La Galerie Huberty & Breyne, située 36, avenue de Matignon à Paris, est heureuse d’accueillir François Schuiten et Benoît Peeters, à l’occasion de la publication en couleur du plus célèbre des albums des Cités obscures, La Fièvre d’Urbicande, trente-cinq ans après sa parution en noir et blanc. L’exposition rassemble, entre autres, la couverture de ce nouvel album, des projets de couverture réalisés en 1984 ainsi que des extraits de l’album mis en couleurs au pastel et sérigraphiés via un procédé rare et complexe. Dix impressions digigraphiques à tirage très limité et une sérigraphie ont été édités pour l'occasion et viennent compléter cet événement

En 1983, les premières planches de La Fièvre d’Urbicande paraissent dans le magazine (À Suivre…). Avec son ami et co-scénariste Benoît Peeters, François Schuiten entraîne le lecteur dans un monde où les aspirations d’un architecte (ici en l’occurrence, de « l’urbatecte » Eugen Robick) se heurtent à l’irrationnel d’une structure cubique qui grandit démesurément, bouleversant la vie des habitants d’Urbicande et bousculant l’esthète dans ses valeurs les plus profondes.

Prix du Meilleur Album au Festival d’Angoulême en 1985, La Fièvre d’Urbicande est souvent considéré comme le point d’orgue de la série des Cités obscures. Beaucoup de lecteurs ignorent pourtant que cette référence du noir et blanc devait initialement être mise en couleurs.

Épuisé par la réalisation des couleurs des Murailles de Samaris, le premier album des Cités obscures,  François Schuiten avait décidé de confier cette réalisation à une coloriste. Malgré la qualité de ce travail, les premiers essais s’étaient avérés trop lents, et l’ampleur du récit avait conduit les auteurs à opter pour le noir et blanc. Néanmoins, l’envie d’une version couleur ne les avait jamais quittés pendant toutes ces années.

Un espoir maintenant concrétisé, car une nouvelle version de La Fièvre d’Urbicande paraît chez Casterman le 28 octobre 2020, mis en couleurs par Jack Durieux, graphiste et illustrateur bruxellois, en étroite collaboration avec François Schuiten. L’album bénéficie également d’une nouvelle couverture et d’une postface inédite. Une édition de luxe de grand format est aussi publiée.

L’exposition-vente qui prend place à la Galerie Huberty & Breyne présentera non seulement l’original noir et blanc de la couverture, mais également cinq projets de couverture de 1985. De plus, extraites de l’album lui-même, trois impressions sérigraphiques ont été rehaussées au pastel, et le tout a été resérigraphié par la suite. Un procédé unique réalisé par Yves Amatheis.

2 autres originaux à l’encre de chine, réalisés récemment par François Schuiten, rendent hommage au célèbre architecte Frank Lloyd Wright.
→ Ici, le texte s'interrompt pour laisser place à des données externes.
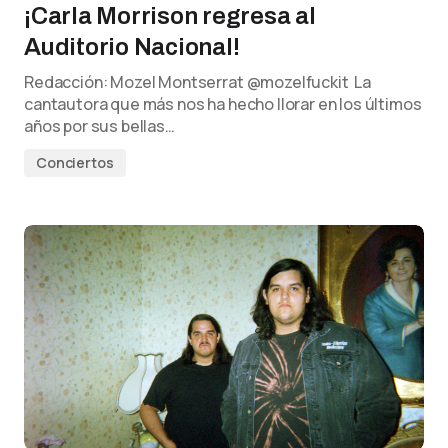
¡Carla Morrison regresa al
Auditorio Nacional!
Redacción: Mozel Montserrat @mozelfuckit La
cantautora que más nos ha hecho llorar en los últimos
años por sus bellas…
Conciertos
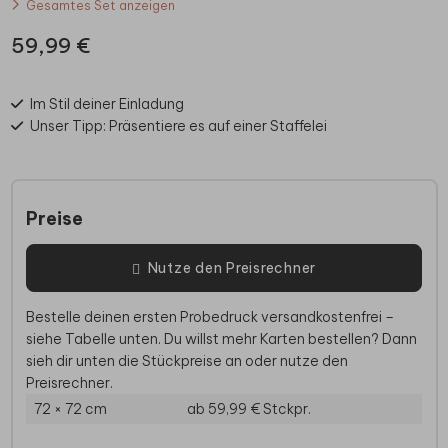
Gesamtes Set anzeigen
59,99 €
Im Stil deiner Einladung
Unser Tipp: Präsentiere es auf einer Staffelei
Preise
Nutze den Preisrechner
Bestelle deinen ersten Probedruck versandkostenfrei –
siehe Tabelle unten. Du willst mehr Karten bestellen? Dann
sieh dir unten die Stückpreise an oder nutze den
Preisrechner.
72 × 72 cm
ab 59,99 €
Stckpr.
À ces originaux, se rajoutent dix impressions aux encres pigmentaires (estampes digitales haute définition), reprenant une case ou une planche de l’édition colorisée de La Fièvre d’Urbicande. Chacune est tirée à seulement 3 exemplaires. Toutes signées par Schuiten, Peeters et Durieux.

Une sérigraphie comportant pas moins de 11 passages couleur éditée à partir d'une case de l'album colorisé par Jack Durieux et tirée à 100 exemplaires sera également présentée, ainsi qu'une très ancienne (1984) sérigraphie du maître Gilles Ziller.

À côté de ces pièces, divers dessins, esquisses et crayonnés préparatoires sont présentés dans l’exposition.